As was Chris Hurley, the police officer accused of the death in custody of Mulrunji in 2004.  Drunk and abusive, Mulrunji was  arrested for causing a public nuisance.  An hour later he was dead in his police cell.  Death was found at autopsy to be caused by “an intra-abdominal haemorrhage caused by a ruptured liver and portal vein”.

This was the first trial of a police officer for a death in custody. Hooper spoke with Mulrunji’s family, sat with them at the trial and shared an umbrella with them in a tropical downpour.  She makes no secret of where her sympathies lie.   On the other hand, though, she is clear-sighted about the violence, drunkenness, poverty and hopelessness of life on Palm Island.  She could not get access to Chris Hurley, and in an attempt to understand him better, she travelled to where he had been posted earlier-  the ironically-named Doomadgee, and Burketown.

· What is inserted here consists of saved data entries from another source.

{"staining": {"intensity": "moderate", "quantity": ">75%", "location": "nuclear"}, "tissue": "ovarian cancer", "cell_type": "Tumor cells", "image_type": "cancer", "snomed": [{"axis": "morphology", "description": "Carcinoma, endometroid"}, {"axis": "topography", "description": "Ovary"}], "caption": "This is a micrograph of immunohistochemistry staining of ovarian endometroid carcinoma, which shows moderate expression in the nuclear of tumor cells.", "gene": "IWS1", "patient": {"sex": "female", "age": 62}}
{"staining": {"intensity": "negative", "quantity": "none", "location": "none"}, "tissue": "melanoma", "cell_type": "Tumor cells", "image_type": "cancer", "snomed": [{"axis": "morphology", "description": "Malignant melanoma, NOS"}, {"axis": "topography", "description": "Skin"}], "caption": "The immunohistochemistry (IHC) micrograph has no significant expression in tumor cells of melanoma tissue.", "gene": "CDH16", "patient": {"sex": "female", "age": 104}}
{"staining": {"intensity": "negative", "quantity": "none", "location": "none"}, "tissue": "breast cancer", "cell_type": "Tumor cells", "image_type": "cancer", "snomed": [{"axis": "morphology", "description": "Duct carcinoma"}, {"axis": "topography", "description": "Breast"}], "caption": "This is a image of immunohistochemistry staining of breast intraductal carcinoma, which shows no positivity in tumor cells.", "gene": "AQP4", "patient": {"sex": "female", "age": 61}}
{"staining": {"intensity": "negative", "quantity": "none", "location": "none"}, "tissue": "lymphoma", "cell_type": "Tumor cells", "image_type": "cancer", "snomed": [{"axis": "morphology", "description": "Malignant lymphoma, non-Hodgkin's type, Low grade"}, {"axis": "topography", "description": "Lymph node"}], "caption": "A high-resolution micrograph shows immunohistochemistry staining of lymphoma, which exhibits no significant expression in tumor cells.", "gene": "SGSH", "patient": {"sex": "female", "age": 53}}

The inhabitants of Burketown, and the Queensland and Northern Territory police who closed ranks around Chris Hurley are dismissive of  ‘southerners’ with their caffe lattes and liberal ideas.  They’re right in one thing: people ‘down south’ don’t understand.  It churns up all the ambivalence that ‘southerners’ feel about John Howard’s intervention (continued by the ALP); our discomfort with the group of aborigines drinking under a shady tree on a naturestrip in a country town, or even here in St Kilda, Melbourne; our  conflicted feelings about David Gulpilil.  The world she describes here evokes Kurtz in Heart of Darkness, Maycombe County  in To Kill a Mockingbird.  Somehow it’s easier to slot it into a literary genre, rather than own it as part of your own country.

This is a gritty and challenging book.  It evokes Helen Garner’s work, where the author is right there in the story: questioning, weighing, judging.   As with Garner, as a reader you are always aware that the author is framing the narrative for you, and directing you to “look here”, “listen to this”.   Like Garner, Hooper declares her loyalties and feels angry and bemused.  I suspect that she will keep writing it, on and on, because the story itself goes on and on and on.